Does it feel like a sense of strong community there at the moment?

P: Yeah, it’s really nice because sometimes in the music industry you can have lots of rivalry but this feels a lot more like people supporting each other and making sure everyone is getting a platform and that’s so much than being in a battle

D: Also inviting British bands to the Netherlands which we did with our show in Amsterdam, you’ve got the guys from Bull who always come over and they brought another band, The Klittens to the UK.

P: Sports Team love the Netherlands, they always call it their second home and we played a show with them there. It’s very nice to have this melting pot of bands.

G: There’s definitely something going on between England and Holland at the moment because Sports Team also released Personal Trainer’s music because they know them through us.

P: It seems to me it all started with the two of us going on tour.

G: It would be cool if it could continue, you know, stop Brexit…

I wanted to ask you about your blog, The Road to Glastonbury. What do you do when you achieve what started as a pipedream, do you see yourself setting any other sights like that or will you take things as they come from now?

P: No, no, there are always goals. I think the biggest goal is to maintain and provide ourselves with an income so that we can do this and don’t have to work in a kitchen or a venue and be able to do that for a couple of years. That’d be awesome if we could do that. But there are separate dreams in separate categories, and I think the Glastonbury one falls in the same category as touring Japan –

T: KEXP session?

P: Yeah so there are all different types of goals, but I always think it’s important to keep dreaming about stuff. There are producers I want to work with, that would be a goal for one day. If you don’t dream, it’s a lot easier to settle and not try to improve yourself.

T: And we’d love to go to Glastonbury again – give us that legendary slot.

P: I loved the Park Stage, so maybe first headlining that and then… the Pyramid?

T: (laughing) Stay humble.

It’s definitely worth dreaming big. It’s quite something to see that that can happen in such a short space of time, how long ago did you start writing that?

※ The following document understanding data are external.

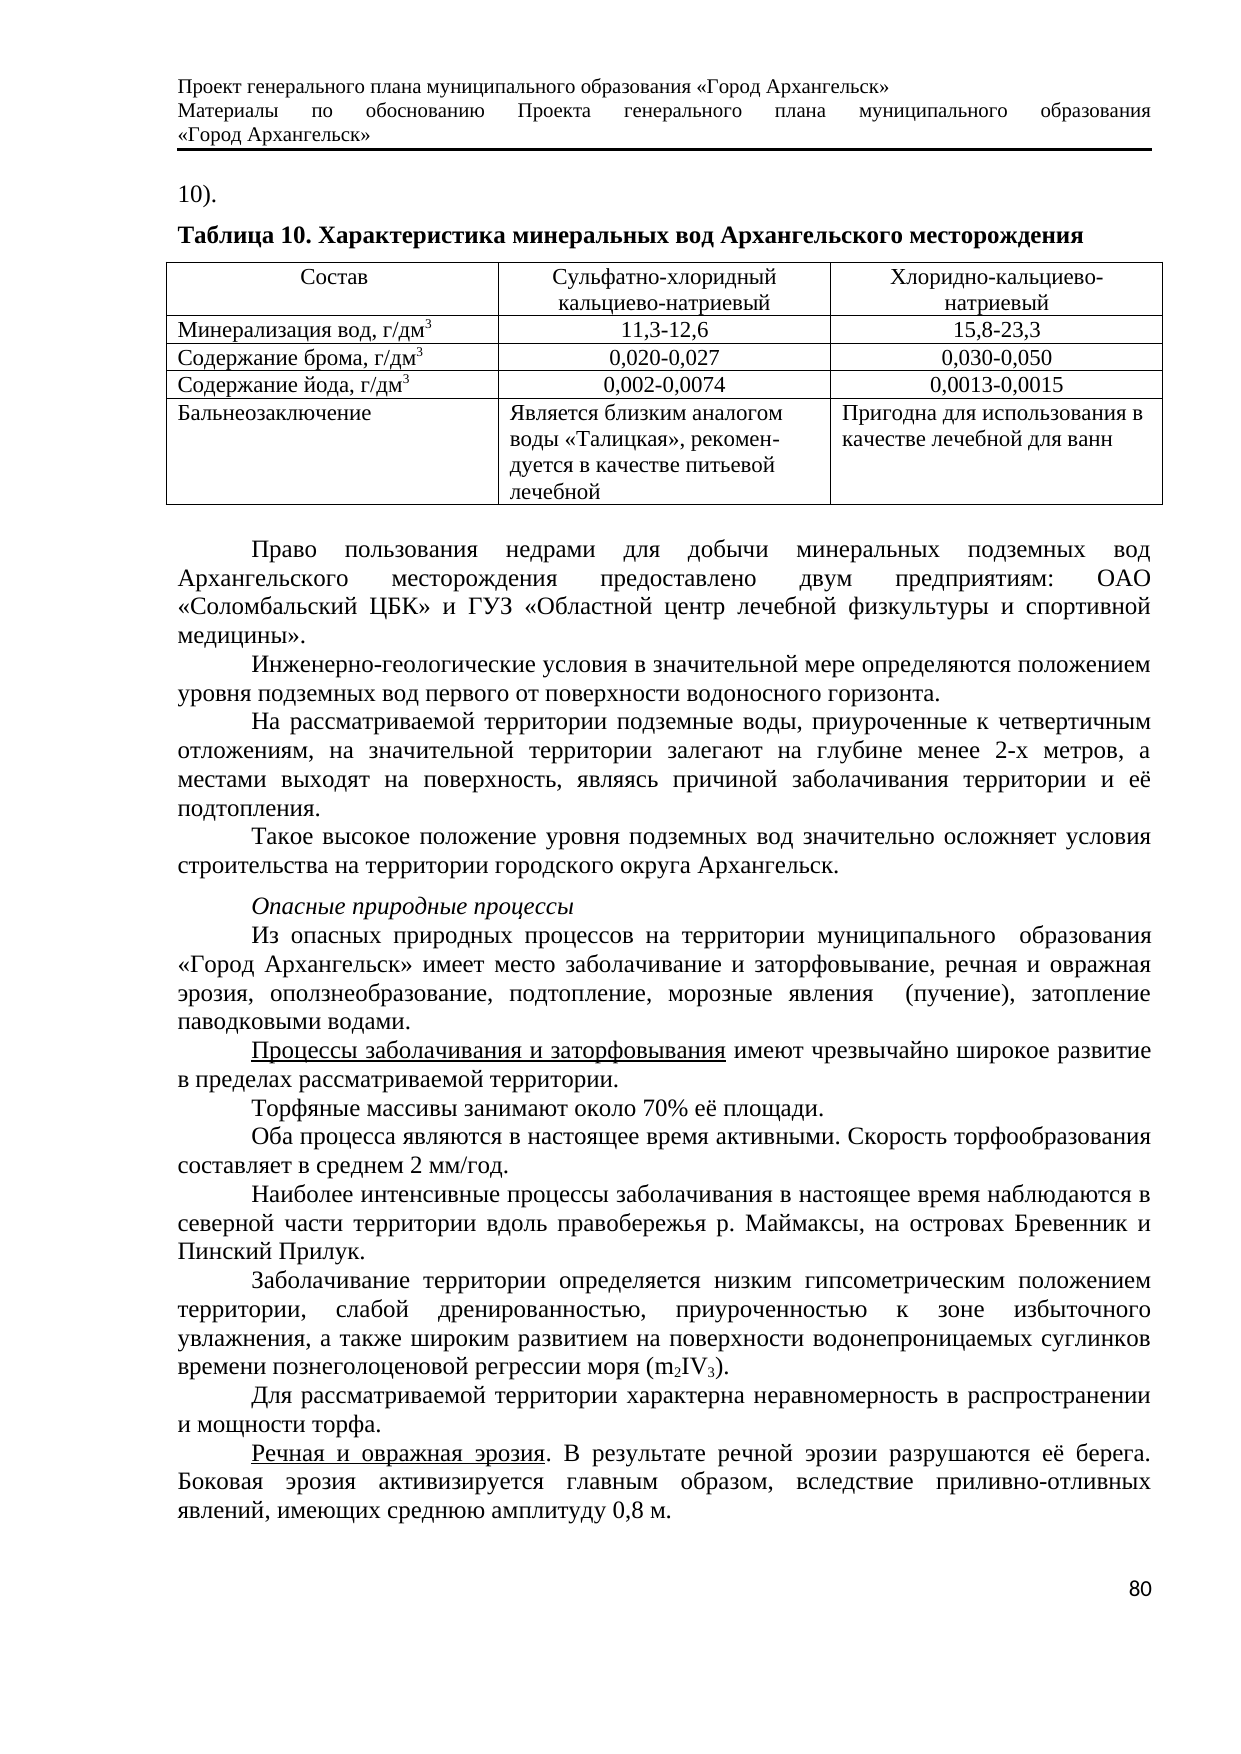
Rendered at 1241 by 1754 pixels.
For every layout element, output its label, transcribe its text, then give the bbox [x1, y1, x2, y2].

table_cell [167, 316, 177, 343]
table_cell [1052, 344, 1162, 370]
text Таблица 10. Характеристика минеральных вод Архангельского месторождения [177, 220, 1152, 249]
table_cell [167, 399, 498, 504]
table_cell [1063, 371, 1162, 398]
text Такое высокое положение уровня подземных вод значительно осложняет условия строительства на территории городского округа Архангельск. [177, 821, 1152, 879]
text Речная и овражная эрозия. В результате речной эрозии разрушаются её берега. Боковая эрозия активизируется главным образом, вследствие приливно-отливных явлений, имеющих среднюю амплитуду 0,8 м. [177, 1438, 1152, 1524]
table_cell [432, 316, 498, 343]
text На рассматриваемой территории подземные воды, приуроченные к четвертичным отложениям, на значительной территории залегают на глубине менее 2-х метров, а местами выходят на поверхность, являясь причиной заболачивания территории и её подтопления. [177, 706, 1152, 821]
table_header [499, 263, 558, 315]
text Заболачивание территории определяется низким гипсометрическим положением территории, слабой дренированностью, приуроченностью к зоне избыточного увлажнения, а также широким развитием на поверхности водонепроницаемых суглинков времени познеголоценовой регрессии моря (m2IV3). [177, 1265, 1152, 1380]
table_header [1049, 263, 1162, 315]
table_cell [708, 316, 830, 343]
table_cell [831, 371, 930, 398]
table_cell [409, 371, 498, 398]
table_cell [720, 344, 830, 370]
text Из опасных природных процессов на территории муниципального образования «Город Архангельск» имеет место заболачивание и заторфовывание, речная и овражная эрозия, оползнеобразование, подтопление, морозные явления (пучение), затопление паводковыми водами. [177, 920, 1152, 1035]
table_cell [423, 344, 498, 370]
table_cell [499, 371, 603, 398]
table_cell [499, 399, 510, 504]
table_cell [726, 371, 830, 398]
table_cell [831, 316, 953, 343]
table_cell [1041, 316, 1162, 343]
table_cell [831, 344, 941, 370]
text Процессы заболачивания и заторфовывания имеют чрезвычайно широкое развитие в пределах рассматриваемой территории. [177, 1035, 1152, 1093]
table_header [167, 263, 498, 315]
text Торфяные массивы занимают около 70% её площади. [177, 1093, 1152, 1121]
text Опасные природные процессы [177, 891, 1152, 920]
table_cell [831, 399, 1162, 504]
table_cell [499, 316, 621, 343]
text Инженерно-геологические условия в значительной мере определяются положением уровня подземных вод первого от поверхности водоносного горизонта. [177, 649, 1152, 706]
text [177, 179, 1152, 208]
text Наиболее интенсивные процессы заболачивания в настоящее время наблюдаются в северной части территории вдоль правобережья р. Маймаксы, на островах Бревенник и Пинский Прилук. [177, 1179, 1152, 1265]
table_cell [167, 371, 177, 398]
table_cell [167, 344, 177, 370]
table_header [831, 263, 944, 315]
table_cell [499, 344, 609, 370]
text Оба процесса являются в настоящее время активными. Скорость торфообразования составляет в среднем 2 мм/год. [177, 1121, 1152, 1179]
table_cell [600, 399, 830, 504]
text Право пользования недрами для добычи минеральных подземных вод Архангельского месторождения предоставлено двум предприятиям: ОАО «Соломбальский ЦБК» и ГУЗ «Областной центр лечебной физкультуры и спортивной медицины». [177, 534, 1152, 649]
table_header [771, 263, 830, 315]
text Для рассматриваемой территории характерна неравномерность в распространении и мощности торфа. [177, 1380, 1152, 1438]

P: I think around 2016, there wasn’t even a band.

G: You didn’t even have your own guitar yet, right?

T: That’s not exactly true, there were always guitars in the house. She’s been playing guitar since she was 12.

P: I had guitar lessons, but I didn’t like playing guitar. I could play, though.

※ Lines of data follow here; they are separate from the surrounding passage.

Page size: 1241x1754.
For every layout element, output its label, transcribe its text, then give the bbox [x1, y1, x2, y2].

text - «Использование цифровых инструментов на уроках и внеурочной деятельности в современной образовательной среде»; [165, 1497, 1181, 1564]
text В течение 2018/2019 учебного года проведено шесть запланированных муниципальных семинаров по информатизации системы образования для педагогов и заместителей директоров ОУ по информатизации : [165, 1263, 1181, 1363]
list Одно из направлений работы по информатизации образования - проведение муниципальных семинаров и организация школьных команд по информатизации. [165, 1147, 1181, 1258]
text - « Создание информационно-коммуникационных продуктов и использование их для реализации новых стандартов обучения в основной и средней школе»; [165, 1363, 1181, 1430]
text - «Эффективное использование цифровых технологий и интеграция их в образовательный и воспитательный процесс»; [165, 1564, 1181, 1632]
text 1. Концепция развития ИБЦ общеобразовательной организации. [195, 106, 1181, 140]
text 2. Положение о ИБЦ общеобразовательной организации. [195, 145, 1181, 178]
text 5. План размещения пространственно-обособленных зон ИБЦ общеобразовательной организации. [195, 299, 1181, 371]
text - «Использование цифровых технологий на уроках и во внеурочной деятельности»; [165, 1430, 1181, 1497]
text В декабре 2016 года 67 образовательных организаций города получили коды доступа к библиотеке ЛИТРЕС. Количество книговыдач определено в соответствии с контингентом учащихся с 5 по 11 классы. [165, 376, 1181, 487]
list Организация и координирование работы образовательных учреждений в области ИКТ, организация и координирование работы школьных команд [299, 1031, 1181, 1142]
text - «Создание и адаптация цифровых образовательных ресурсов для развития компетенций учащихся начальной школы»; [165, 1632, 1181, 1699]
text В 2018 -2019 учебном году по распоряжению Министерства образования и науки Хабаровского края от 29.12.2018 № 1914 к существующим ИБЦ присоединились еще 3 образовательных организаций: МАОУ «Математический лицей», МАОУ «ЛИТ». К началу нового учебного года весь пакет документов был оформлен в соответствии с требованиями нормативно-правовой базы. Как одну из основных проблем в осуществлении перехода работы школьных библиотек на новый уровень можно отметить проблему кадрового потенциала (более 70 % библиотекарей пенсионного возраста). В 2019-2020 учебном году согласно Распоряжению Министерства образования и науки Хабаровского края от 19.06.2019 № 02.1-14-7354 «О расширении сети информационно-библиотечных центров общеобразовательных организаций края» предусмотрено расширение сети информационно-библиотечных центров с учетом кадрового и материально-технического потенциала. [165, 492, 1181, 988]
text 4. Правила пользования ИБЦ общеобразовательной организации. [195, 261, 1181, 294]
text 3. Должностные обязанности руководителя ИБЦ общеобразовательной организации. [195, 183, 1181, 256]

Obviously, you [Pip and Tender] both grew up in quite a musical household, what was it like to have that support from parents who understand those goals?

T: It’s the best.

How much do you feel you were influenced by them and how much of what you do has come from your own influences?

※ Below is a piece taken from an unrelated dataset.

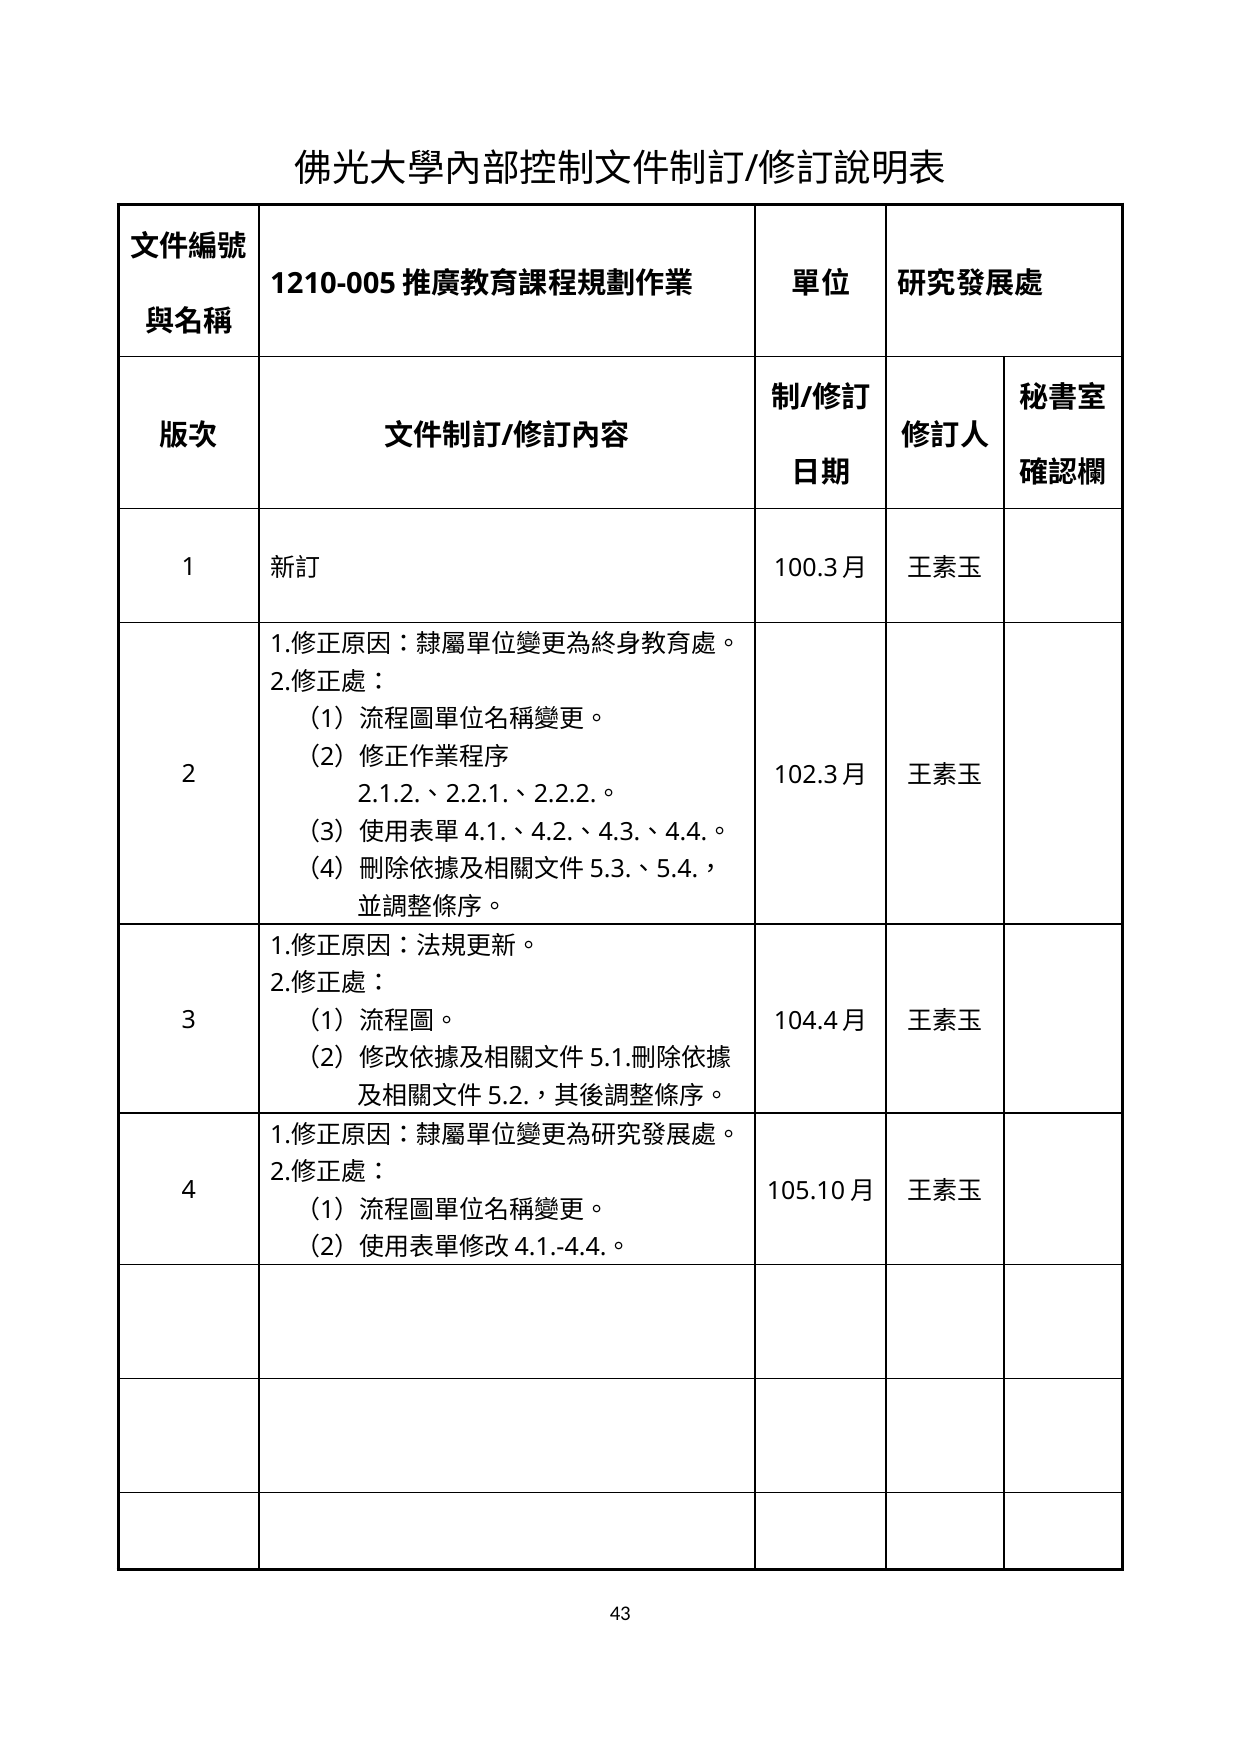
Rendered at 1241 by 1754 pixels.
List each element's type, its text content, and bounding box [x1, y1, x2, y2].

T: They’ve never pushed us to be in a band or make music or anything, they’ve just always played us music and have been really enthusiastic about the music they listened to which has rubbed off on us, but it’s not like there was any sense of them pointing us in a certain direction. They’d have been fine if we’d have both been garbagemen, they’re just really supportive parents but it obviously did help.

G: Also, the difference in Holland is you’re allowed to go to gigs at any age so that makes a lot of difference, would be cool if England did the same.

T: Stop Brexit – all ages gigs (laughs).

P: Our mum is on tour with us though, she’s our merch lady, and our dad is coming the day after tomorrow. Gini’s mum has been and her dad is going to come so I think we’ve all got very supportive parents and they are very cute about it.

D: Mine don’t have a musical background whereas Gini’s do, but they’ve always been supportive and they suggested it might be an idea to go to music school, so I did and it was what I wanted as well, it wasn’t like they pushed me to do that.

T: There’s probably some argument to be made that you have a different outlook or a different drive if your parents don’t support it. I’ve got friends whose parents don’t understand and it makes them sort of want to do it more to prove to them that it can be a thing but it’s obviously way easier if your parents are supportive.